I went to confession about 25 years later and the priest, who was a very good man, asked me if I had ever thought of a name for the baby. And I said yes, I thought I would have named him Michael. He said that was the name he was thinking at that moment as well. This brought me some level of peace.
- Even if it is a choice we can make, it is an extremely difficult one. Seek the support you need.
- I am a bright, college-educated woman and found myself pregnant. It was an agonizing choice, but a choice that my mother helped me make.
And to remind us that this isn’t a always a decision women make alone, in my entire study of over 1,200 questions, the only question to receive 100% unanimity was this:
Q: If married or in a committed relationship, was your partner supportive of the abortion?
Living in a culture in which women can carry shame or feel vilified for having an abortion, it would serve us well to remember this is very often a decision made in concert with men. The silent partners of abortion.
It’s heart wrenching to me that in this day and age, the human rights eloquence of a woman’s right to choose still isn’t fully embraced by the very gender it serves.
The right to choose is so fundamentally simple in its respect of each person’s ability to protect and live within their personal and religious beliefs, that I cannot get my mind around how anyone could argue against it as a solution that gives evenly to both sides.
Women only stand to gain with a Pro-Choice platform. But with the likelihood of two or three seats on the Supreme Court becoming available during this next administration, the Roe v Wade ruling we take for granted might become even more at risk of the incremental legal erosion that’s worn it down over the last eight years.
In my 20 years as a therapist, I haven’t seen one woman who used abortion as birth control. But I have seen many, many lives crippled by dreadful parenting, on all socioeconomic levels.
From the foster care child routinely stripped naked, beaten and hung upside down in a closet for not performing oral sex well enough on his foster-father, to the independently wealthy child left to be sexually abused by others and physically and emotionally abused by her parents at home, the ability to parent isn’t something that’s inherent in parenting.
In the most dire situations, becoming a parent doesn’t magically create functioning, mental health, or love where there was no capacity for those qualities to begin with. And even in situations when this crossroad is reached by women and men who are far healthier, every child still deserves to come into the world to parents who are ready to assume a life long responsibility to nurture.

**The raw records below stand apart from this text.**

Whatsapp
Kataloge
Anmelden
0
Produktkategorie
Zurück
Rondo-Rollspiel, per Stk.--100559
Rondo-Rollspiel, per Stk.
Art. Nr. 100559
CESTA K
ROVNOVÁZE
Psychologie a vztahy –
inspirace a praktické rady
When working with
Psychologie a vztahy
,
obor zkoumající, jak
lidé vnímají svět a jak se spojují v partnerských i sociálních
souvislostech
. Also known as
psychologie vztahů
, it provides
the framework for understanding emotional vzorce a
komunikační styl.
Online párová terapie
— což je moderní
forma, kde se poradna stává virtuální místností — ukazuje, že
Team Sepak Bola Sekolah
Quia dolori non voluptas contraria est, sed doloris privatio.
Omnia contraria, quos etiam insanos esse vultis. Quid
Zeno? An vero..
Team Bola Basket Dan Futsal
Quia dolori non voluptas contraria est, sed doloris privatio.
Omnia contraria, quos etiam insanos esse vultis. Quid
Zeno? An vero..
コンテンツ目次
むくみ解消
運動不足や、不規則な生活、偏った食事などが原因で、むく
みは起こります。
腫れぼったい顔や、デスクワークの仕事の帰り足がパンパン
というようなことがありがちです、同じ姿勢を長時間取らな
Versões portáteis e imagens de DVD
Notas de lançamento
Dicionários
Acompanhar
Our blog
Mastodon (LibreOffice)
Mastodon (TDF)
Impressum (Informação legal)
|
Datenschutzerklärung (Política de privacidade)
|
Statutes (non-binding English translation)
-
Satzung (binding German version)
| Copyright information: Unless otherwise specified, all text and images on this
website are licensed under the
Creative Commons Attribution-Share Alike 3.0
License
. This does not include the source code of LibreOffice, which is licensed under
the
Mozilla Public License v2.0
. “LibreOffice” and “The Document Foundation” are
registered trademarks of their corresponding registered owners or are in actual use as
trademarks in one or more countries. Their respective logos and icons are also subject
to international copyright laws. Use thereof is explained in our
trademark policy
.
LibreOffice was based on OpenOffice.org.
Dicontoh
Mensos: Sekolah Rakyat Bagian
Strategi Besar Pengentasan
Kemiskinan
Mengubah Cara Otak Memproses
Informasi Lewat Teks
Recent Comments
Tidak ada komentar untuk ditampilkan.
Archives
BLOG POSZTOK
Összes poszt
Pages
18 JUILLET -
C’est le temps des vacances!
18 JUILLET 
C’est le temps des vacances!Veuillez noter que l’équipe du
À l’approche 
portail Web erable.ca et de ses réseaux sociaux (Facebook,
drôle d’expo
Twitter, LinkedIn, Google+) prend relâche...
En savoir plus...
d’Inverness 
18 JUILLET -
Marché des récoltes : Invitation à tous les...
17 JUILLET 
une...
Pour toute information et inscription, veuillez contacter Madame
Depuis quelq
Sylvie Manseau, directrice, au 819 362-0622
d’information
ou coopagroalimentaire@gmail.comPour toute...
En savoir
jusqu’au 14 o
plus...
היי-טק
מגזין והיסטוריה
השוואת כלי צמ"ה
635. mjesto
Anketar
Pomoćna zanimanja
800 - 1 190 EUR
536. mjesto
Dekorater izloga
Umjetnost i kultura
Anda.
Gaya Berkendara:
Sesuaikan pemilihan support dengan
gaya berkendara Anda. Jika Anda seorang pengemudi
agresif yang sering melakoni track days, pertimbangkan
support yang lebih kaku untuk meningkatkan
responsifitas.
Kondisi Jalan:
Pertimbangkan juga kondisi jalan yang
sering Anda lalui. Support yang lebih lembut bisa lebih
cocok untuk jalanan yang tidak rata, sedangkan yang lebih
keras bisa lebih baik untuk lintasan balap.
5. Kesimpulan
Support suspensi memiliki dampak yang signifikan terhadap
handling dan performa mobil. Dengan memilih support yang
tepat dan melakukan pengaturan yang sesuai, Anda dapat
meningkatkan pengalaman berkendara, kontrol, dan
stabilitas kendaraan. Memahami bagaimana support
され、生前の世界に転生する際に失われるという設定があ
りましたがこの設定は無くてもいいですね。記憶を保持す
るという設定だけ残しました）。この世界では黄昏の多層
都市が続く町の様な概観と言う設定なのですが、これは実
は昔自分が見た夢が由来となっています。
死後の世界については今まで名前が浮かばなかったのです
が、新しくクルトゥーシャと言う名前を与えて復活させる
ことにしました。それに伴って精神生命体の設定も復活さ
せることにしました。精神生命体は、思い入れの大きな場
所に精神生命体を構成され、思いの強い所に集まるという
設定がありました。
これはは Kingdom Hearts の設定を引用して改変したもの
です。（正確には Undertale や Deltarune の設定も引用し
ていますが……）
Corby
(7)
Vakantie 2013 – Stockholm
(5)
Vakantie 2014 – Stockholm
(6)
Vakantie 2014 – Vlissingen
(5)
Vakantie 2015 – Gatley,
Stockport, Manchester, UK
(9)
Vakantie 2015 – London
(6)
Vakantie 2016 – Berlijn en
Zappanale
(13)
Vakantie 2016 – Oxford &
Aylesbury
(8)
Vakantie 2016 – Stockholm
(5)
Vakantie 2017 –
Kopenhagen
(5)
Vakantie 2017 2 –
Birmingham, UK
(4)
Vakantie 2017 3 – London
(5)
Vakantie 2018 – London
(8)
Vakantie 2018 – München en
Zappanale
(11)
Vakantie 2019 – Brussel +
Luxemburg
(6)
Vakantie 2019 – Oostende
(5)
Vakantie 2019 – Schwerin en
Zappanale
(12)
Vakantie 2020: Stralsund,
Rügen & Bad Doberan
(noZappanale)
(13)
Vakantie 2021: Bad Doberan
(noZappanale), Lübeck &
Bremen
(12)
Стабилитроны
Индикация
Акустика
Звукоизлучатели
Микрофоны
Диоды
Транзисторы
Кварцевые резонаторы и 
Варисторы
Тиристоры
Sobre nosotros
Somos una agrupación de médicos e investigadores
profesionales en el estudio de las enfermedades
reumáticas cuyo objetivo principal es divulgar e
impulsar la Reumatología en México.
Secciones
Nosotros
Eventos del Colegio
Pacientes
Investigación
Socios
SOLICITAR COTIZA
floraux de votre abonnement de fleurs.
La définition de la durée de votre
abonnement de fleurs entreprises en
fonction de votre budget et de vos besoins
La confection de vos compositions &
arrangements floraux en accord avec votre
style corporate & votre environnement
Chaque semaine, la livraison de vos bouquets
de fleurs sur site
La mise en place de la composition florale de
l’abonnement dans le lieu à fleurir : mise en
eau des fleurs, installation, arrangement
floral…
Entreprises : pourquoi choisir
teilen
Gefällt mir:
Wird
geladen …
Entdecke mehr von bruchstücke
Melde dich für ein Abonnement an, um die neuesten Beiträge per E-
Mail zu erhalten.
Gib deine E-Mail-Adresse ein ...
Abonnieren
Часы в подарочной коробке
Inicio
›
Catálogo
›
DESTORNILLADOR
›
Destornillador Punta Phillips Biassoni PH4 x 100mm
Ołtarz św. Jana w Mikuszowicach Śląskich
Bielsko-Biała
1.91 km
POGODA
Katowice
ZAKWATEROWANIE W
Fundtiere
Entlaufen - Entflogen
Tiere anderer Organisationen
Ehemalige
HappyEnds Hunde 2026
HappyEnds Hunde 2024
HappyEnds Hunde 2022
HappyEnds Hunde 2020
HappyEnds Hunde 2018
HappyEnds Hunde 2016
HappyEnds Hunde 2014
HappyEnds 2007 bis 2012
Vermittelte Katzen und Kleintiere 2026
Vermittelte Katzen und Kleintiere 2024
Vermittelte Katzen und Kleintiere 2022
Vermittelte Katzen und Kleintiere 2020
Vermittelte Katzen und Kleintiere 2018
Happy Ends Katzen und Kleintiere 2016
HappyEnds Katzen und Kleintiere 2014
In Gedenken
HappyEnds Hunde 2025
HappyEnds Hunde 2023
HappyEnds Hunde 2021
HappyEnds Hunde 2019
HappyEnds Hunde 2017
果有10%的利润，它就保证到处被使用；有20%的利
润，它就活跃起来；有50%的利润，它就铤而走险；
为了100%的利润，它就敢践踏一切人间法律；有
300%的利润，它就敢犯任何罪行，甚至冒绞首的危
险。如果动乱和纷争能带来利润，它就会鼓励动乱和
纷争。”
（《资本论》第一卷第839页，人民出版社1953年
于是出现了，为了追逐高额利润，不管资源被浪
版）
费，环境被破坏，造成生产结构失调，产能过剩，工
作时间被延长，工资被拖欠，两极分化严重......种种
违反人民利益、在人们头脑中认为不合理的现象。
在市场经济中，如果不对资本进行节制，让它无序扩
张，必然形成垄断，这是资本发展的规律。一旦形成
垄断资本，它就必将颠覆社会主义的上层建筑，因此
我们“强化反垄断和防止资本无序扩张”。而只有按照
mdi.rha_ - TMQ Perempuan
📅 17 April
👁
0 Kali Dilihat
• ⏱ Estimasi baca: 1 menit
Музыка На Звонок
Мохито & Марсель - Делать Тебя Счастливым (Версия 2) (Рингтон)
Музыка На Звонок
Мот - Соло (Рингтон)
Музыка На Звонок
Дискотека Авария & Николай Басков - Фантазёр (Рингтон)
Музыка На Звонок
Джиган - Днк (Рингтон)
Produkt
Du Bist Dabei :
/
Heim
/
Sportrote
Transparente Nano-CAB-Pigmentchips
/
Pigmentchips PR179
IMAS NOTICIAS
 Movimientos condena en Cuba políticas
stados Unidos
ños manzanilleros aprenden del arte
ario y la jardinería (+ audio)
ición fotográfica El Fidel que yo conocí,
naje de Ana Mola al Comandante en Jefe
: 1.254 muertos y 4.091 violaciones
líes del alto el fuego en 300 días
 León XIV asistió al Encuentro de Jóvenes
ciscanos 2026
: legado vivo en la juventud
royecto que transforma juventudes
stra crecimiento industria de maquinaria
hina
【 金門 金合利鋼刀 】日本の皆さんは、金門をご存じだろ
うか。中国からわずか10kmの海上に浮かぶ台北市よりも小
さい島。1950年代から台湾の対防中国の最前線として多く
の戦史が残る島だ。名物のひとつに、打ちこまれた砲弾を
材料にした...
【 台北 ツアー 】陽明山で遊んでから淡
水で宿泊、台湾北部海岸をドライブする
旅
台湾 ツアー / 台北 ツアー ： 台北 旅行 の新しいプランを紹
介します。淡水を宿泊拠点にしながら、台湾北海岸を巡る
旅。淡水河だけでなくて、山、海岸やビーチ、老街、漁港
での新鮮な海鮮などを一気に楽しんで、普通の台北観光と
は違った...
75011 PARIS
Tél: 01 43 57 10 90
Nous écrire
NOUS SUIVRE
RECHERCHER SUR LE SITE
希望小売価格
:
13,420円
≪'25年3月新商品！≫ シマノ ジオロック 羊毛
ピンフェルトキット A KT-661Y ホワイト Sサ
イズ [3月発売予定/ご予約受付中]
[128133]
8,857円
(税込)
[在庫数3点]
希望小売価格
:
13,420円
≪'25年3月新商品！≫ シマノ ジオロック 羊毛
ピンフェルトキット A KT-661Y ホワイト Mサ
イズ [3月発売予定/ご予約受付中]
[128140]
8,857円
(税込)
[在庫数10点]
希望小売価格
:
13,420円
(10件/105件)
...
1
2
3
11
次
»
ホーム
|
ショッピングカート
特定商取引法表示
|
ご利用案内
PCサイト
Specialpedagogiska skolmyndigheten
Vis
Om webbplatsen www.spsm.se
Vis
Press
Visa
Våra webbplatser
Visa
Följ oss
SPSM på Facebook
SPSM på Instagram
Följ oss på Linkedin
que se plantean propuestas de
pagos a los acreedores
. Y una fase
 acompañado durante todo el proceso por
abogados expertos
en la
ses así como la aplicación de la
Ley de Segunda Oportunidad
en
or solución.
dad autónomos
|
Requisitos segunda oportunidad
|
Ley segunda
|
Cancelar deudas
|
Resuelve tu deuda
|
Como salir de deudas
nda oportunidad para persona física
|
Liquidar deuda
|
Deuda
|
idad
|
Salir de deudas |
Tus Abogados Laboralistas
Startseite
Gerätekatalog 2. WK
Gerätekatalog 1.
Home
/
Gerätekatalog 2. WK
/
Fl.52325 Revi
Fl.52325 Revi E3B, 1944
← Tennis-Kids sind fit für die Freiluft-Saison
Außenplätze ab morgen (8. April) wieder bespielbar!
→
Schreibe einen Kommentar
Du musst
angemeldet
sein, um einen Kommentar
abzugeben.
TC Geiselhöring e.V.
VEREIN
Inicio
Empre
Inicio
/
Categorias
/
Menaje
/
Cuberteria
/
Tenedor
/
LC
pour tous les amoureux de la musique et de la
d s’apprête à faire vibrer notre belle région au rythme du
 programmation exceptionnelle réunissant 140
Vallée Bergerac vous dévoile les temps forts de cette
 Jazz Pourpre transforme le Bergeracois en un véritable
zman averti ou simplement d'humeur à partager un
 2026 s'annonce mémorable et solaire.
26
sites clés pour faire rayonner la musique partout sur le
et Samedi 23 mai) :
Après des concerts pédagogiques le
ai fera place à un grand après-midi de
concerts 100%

When our orphanages are empty; when there’s no need for foster care; when women earn one full dollar on the male dollar; when there is no incest, rape, physical or emotional abuse; when an order of protection leads directly to appropriate arrest and sentencing; when there is no such thing as a dead beat dad,; when quality healthcare is available to all; when maternity and paternity leaves are guaranteed; when excellent childcare for working parents is easily procured; when all of our public schools are strong and safe; and when female sexuality is embraced as a component of humanity …even then women should have the right to choose. Our country could take far better care of the children it already has.
Ultimately, these aren’t only the concerns of women. These are the problems of our society because they’re issues of human and civil rights.
I can’t understand a politician who doesn’t safeguard the quality of life. It makes no difference if it’s a man or a woman. It doesn’t make sense for one woman to win if all of us lose.